1. biologie et comportement. Pour un zoologue, le comportement des individus d’une espèce animale caractérise celle-ci au même titre que sa situation écologique en général. Le comportement peut même caractériser l’espèce tout autant que sa morphologie : c’est finalement une partie de son phénotype ; des animaux d’apparence semblable peuvent avoir des conduites élémentaires très différentes : le Chien aboie et boit en lapant, tandis que le Loup hurle et boit par succion ; chez les petits Passereaux, les variétés locales diffèrent souvent plus par la ligne mélodique de leur chant que par leur plumage. En somme, à partir des anciennes observations des « mœurs » des animaux par les premiers naturalistes s’est constituée une « systématique comportementale ». Celle-ci débouche logiquement sur une « génétique comportementale », qui considère les particularités du comportement de chaque espèce animale comme relatives à des gènes déterminés et vise à savoir, par des expériences de croisement, lesquels sont dominants et lesquels sont récessifs.

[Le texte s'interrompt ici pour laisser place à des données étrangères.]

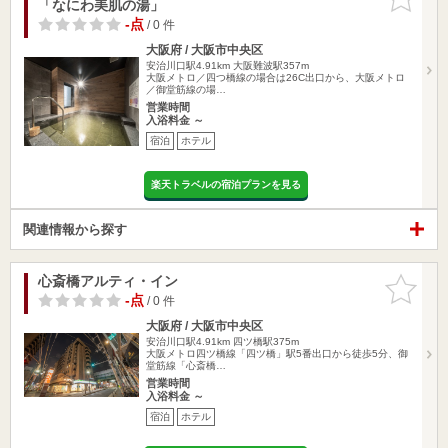
「なにわ美肌の湯」
りに追加
-点
/ 0 件
大阪府 / 大阪市中央区
安治川口駅4.91km
大阪難波駅357m
大阪メトロ／四つ橋線の場合は26C出口から、大阪メトロ
／御堂筋線の場…
営業時間
入浴料金 ～
宿泊
ホテル
楽天トラベルの宿泊プランを見る
関連情報から探す
心斎橋アルティ・イン
お気に入
りに追加
-点
/ 0 件
大阪府 / 大阪市中央区
安治川口駅4.91km
四ツ橋駅375m
大阪メトロ四ツ橋線「四ツ橋」駅5番出口から徒歩5分、御
堂筋線「心斎橋…
営業時間
入浴料金 ～
宿泊
ホテル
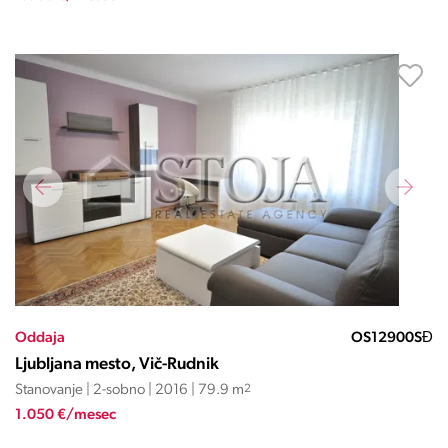
Oddaja
OS12900SĐ
Ljubljana mesto, Vič-Rudnik
Stanovanje | 2-sobno | 2016 | 79.9 m
2
1.050 €/mesec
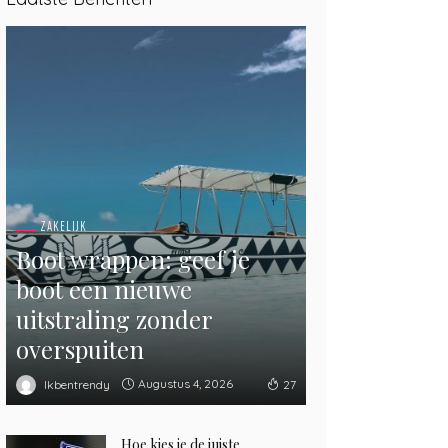
ZAKELIJK
Boot wrappen: geef je
boot een nieuwe
uitstraling zonder
overspuiten
Augustus 4, 2026
Ikbentrendy
27
Hoe kies je de juiste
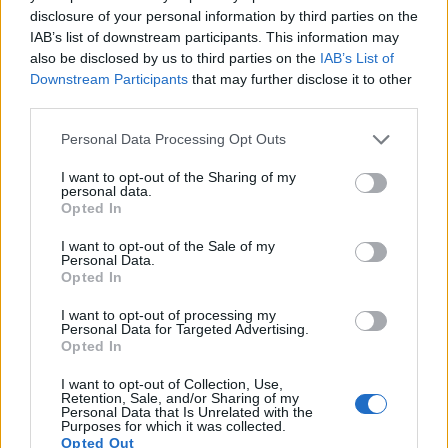
disclosure of your personal information by third parties on the
Καλοκαίρι 2026: Η Ευρώπη στις φλόγες - 5 εκατ.
IAB’s list of downstream participants. This information may
στρέμματα στάχτη, από την Πορτογαλία έως την Κρήτη
also be disclosed by us to third parties on the
IAB’s List of
(Βίντεο)
Downstream Participants
that may further disclose it to other
third parties.
19:18
ΗΠΑ: Εφετείο απαγόρευσε να συνεχιστεί η κατασκευή
Personal Data Processing Opt Outs
της αίθουσας χορού στον Λευκό Οίκο
I want to opt-out of the Sharing of my
19:11
personal data.
Opted In
Χανιά: Σχεδόν 1 εκατ. ευρώ από το Ταμείο Αλληλεγγύης
του Υπουργείου Μετανάστευσης και Ασύλου για
I want to opt-out of the Sale of my
σχολικές υποδομές και δημόσιους χώρους
Personal Data.
Opted In
ΠΕΡΙΣΣΟΤΕΡΑ
I want to opt-out of processing my
Personal Data for Targeted Advertising.
Opted In
I want to opt-out of Collection, Use,
Retention, Sale, and/or Sharing of my
Personal Data that Is Unrelated with the
Purposes for which it was collected.
ΣΧΕΤΙΚA AΡΘΡΑ
Opted Out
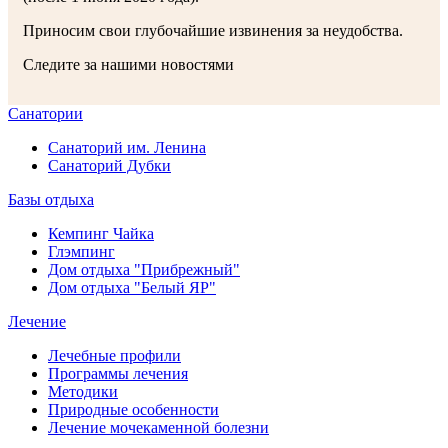
Приносим свои глубочайшие извинения за неудобства.
Следите за нашими новостями
Санатории
Санаторий им. Ленина
Санаторий Дубки
Базы отдыха
Кемпинг Чайка
Глэмпинг
Дом отдыха "Прибрежный"
Дом отдыха "Белый ЯР"
Лечение
Лечебные профили
Программы лечения
Методики
Природные особенности
Лечение мочекаменной болезни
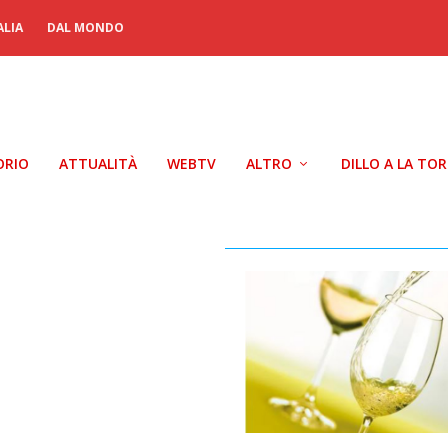
ALIA
DAL MONDO
ORIO
ATTUALITÀ
WEBTV
ALTRO
DILLO A LA TO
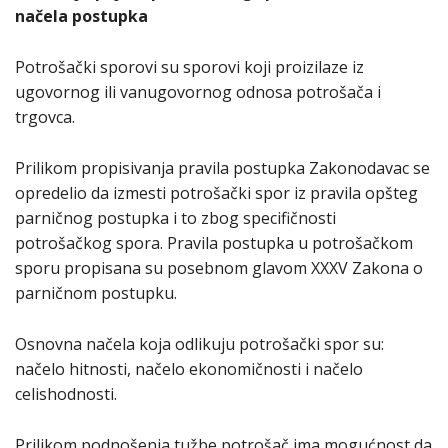
načela postupka
Potrošački sporovi su sporovi koji proizilaze iz
ugovornog ili vanugovornog odnosa potrošača i
trgovca.
Prilikom propisivanja pravila postupka Zakonodavac se
opredelio da izmesti potrošački spor iz pravila opšteg
parničnog postupka i to zbog specifičnosti
potrošačkog spora. Pravila postupka u potrošačkom
sporu propisana su posebnom glavom XXXV Zakona o
parničnom postupku.
Osnovna načela koja odlikuju potrošački spor su:
načelo hitnosti, načelo ekonomičnosti i načelo
celishodnosti.
Prilikom podnošenja tužbe potrošač ima mogućnost da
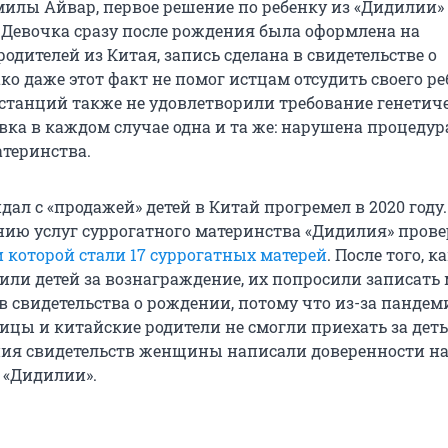
илы Айвар, первое решение по ребенку из «Дидилии»
 Девочка сразу после рождения была оформлена на
одителей из Китая, запись сделана в свидетельстве о
о даже этот факт не помог истцам отсудить своего ре
станций также не удовлетворили требование генетич
вка в каждом случае одна и та же: нарушена процедур
атеринства.
ал с «продажей» детей в Китай прогремел в 2020 году
нию услуг суррогатного материнства «Дидилия» пров
 которой стали 17 суррогатных матерей
. После того, к
или детей за вознаграждение, их попросили записат
в свидетельства о рождении, потому что из-за пандем
ицы и китайские родители не смогли приехать за дет
ия свидетельств женщины написали доверенности н
 «Дидилии».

C’est pourquoi, de même qu’on peut comparer entre elles diverses espèces pour en tirer des conclusions concernant leur évolution phylogénétique, tout aussi bien peut-on comparer de même leurs comportements, comme l’ont fait Lorenz et ses élèves. Ceux-ci ont établi, par exemple, chez diverses espèces d’Oies sauvages la manière dont la conduite de cour nuptiale dérive de conduites agressives ; en effet, celles-ci entrent en conflit avec la motivation génitale ou avec des « tabous » innés d’agression vis-à-vis du sexe opposé et sont alors détournées vers un objet de substitution ou bien se « déchargent » à vide. La résolution de ce conflit de tendances se ritualise sous des formes d’autant plus compliquées et éloignées de la manifestation des conduites élémentaires d’attaque ou d’approche sexuelle que l’espèce manifeste un plus grand degré d’évolution biologique. De tels faits ouvrent des perspectives sur l’évolution du comportement animal dans un cadre temporel qui est à l’échelle des temps géologiques.